Personal information
- Born: September 15, 1872 Charlottetown, Prince Edward Island, Canada
- Died: January 1901 (aged 28) Cambridge, Massachusetts, U.S.

Career information
- College: Harvard

Awards and highlights
- Consensus All-American (1897);

= Allan Doucette =

American football player (1872–1901)

Allan Edward Doucette (September 15, 1872 – January 8, 1901) was an American football player. He played at the center position for Harvard and was a consensus All-American in 1897.

==Early life==
Doucette was born in 1872 at Charlottetown, Prince Edward Island, Canada. He attended high school in Dover, New Hampshire.

==Harvard==
Doucette attended Harvard University and received his undergraduate in 1895, earning honorable mention in physics. He spent the next three years at Harvard Law School, graduating in 1898.

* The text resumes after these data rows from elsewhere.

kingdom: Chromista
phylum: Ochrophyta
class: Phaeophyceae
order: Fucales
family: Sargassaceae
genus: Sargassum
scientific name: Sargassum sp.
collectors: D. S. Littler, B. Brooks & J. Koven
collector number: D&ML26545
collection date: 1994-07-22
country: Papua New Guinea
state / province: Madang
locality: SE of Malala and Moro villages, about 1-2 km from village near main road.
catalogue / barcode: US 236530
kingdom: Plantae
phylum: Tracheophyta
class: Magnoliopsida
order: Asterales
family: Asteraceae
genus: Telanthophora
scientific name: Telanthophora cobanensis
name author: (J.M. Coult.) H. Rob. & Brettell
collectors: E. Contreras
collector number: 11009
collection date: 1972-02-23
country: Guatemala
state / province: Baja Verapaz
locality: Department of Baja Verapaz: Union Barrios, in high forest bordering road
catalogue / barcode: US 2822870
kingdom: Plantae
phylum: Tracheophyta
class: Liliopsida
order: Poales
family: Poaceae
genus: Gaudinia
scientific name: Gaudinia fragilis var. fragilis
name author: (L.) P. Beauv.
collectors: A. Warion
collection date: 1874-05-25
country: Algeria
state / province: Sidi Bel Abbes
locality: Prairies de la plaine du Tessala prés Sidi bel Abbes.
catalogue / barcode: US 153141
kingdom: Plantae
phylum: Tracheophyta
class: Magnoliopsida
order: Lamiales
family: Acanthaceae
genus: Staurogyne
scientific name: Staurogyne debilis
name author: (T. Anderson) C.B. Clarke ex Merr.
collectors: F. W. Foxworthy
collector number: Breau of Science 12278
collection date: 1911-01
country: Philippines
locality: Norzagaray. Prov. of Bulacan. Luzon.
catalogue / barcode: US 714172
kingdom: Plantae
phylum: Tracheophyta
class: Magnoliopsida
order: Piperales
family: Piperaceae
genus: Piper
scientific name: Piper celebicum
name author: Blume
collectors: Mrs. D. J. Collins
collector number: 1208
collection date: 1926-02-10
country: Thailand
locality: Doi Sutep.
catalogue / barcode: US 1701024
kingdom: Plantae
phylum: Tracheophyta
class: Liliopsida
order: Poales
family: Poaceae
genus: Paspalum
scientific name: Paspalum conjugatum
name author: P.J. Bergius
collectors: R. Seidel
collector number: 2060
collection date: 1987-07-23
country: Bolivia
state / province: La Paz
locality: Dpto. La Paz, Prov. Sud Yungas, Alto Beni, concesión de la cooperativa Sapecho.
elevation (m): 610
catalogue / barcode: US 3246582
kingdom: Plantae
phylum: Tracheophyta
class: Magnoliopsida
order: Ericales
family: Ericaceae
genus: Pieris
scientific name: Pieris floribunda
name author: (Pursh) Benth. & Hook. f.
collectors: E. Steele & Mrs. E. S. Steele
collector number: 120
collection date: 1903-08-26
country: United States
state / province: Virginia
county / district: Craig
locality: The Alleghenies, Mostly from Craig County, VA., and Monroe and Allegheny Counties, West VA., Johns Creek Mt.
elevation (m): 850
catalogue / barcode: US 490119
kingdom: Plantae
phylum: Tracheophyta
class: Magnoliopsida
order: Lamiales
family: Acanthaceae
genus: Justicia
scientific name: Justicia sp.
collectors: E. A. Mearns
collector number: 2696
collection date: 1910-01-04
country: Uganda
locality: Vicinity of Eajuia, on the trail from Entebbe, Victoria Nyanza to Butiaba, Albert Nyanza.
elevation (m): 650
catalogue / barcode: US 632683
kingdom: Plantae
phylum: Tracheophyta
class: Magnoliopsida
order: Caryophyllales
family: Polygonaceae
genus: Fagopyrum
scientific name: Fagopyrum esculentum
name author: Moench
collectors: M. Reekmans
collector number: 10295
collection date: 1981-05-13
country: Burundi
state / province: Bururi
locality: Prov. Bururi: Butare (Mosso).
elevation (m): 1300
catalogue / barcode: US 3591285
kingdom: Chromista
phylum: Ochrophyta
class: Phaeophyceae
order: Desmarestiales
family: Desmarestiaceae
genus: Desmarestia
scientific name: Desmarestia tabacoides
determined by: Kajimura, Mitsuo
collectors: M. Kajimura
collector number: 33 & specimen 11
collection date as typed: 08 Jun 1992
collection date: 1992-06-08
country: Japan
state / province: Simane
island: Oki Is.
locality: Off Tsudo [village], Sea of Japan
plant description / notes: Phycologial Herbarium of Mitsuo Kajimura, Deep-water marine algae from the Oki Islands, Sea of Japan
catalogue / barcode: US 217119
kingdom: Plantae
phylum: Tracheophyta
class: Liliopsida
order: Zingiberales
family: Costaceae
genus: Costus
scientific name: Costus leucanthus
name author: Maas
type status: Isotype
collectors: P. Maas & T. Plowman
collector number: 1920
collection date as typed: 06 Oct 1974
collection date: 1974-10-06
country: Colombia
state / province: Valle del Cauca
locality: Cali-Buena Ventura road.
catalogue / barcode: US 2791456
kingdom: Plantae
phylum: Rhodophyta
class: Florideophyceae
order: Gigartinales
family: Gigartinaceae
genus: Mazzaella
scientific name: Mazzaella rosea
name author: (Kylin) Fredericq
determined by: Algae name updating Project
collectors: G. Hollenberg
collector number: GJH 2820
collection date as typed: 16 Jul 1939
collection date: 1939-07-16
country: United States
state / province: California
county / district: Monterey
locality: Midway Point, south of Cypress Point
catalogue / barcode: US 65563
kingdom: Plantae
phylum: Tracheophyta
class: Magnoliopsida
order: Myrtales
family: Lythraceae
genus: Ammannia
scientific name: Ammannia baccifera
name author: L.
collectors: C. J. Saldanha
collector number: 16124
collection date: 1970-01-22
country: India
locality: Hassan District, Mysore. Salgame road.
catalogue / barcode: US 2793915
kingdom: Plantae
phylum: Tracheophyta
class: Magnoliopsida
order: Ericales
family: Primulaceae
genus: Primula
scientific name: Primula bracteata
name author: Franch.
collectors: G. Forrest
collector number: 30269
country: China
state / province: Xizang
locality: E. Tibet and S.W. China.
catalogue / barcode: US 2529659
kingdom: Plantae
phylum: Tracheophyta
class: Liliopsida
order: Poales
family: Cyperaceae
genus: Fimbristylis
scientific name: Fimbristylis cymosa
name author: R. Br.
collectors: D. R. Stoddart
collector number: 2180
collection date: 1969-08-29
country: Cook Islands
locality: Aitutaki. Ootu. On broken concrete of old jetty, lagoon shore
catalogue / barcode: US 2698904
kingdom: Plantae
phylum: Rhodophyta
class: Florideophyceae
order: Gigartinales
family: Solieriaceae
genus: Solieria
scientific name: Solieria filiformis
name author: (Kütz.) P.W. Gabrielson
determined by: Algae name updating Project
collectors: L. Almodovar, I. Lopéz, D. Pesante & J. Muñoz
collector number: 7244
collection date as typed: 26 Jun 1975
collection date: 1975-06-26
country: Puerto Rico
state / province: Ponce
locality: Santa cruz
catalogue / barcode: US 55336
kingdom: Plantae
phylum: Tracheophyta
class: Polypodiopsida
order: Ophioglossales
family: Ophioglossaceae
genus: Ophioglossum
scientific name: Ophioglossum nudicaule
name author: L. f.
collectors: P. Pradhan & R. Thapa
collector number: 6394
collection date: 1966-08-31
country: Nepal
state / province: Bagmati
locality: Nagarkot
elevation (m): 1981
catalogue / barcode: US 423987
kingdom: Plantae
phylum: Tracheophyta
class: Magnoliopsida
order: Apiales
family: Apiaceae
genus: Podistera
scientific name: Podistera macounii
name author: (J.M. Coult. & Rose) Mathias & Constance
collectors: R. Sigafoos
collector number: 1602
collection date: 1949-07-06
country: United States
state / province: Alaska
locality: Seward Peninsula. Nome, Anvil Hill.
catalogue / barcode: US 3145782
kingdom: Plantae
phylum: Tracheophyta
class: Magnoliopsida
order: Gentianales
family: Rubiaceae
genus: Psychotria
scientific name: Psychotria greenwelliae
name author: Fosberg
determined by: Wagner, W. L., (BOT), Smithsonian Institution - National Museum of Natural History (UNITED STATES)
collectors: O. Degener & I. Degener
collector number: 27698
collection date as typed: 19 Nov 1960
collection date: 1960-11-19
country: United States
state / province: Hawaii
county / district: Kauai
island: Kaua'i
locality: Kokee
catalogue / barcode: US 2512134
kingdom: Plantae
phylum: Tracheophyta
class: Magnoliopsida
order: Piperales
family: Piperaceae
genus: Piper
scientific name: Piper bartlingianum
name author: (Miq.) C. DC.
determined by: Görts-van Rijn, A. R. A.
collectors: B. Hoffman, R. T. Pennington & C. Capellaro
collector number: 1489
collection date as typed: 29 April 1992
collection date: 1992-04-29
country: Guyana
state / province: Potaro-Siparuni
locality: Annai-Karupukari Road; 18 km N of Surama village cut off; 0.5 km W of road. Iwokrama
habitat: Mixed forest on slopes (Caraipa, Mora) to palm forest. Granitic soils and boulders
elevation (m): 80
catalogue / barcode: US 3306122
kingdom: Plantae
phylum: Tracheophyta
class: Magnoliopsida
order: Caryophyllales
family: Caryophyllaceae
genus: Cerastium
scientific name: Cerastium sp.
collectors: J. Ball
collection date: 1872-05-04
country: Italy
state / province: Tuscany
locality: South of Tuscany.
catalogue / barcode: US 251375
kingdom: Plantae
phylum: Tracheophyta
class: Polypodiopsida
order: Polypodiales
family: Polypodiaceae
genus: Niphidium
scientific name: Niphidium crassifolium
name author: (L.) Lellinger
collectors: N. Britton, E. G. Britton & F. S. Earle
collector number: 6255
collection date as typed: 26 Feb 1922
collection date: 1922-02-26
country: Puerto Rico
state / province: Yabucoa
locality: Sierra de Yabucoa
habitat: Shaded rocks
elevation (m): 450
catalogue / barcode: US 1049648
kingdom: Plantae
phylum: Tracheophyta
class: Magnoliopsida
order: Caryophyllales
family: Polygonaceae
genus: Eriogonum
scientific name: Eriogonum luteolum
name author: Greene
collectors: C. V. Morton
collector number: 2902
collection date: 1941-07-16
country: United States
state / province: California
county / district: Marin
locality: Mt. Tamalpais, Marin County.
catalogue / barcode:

He played for the sophomore and senior class teams while an undergraduate. While attending the law school, he played at the center position for the Harvard Crimson football team in 1896 and 1897. In a game against the 1896 Carlisle Indians, he recovered a Carlisle fumble and began running with the ball; when a Carlisle player was abuut to tackle him, Douctte passed the ball to a teammate who scored the only touchdown of the game. He was the consensus choice at center on the 1897 All-America team, receiving first-team honors from Walter Camp, Outing magazine, and the New York Sun. The Boston Globe wrote: "Beside being a tower of strength in the line, he was one of the most heady players that ever wore the colors of Harvard university."

==Later life==
After leaving Havard, Doucette studied and practiced law at the office of George Fred Williams in Boston. He attended the Harvard-Yale game in late November 1900 while suffering from a heavy cold. His condition worsened after the game, and he died at age 28 at his home in Cambridge, Massachusetts, from typhoid fever on January 8, 1901. He was buried in Cambridge Cemetery.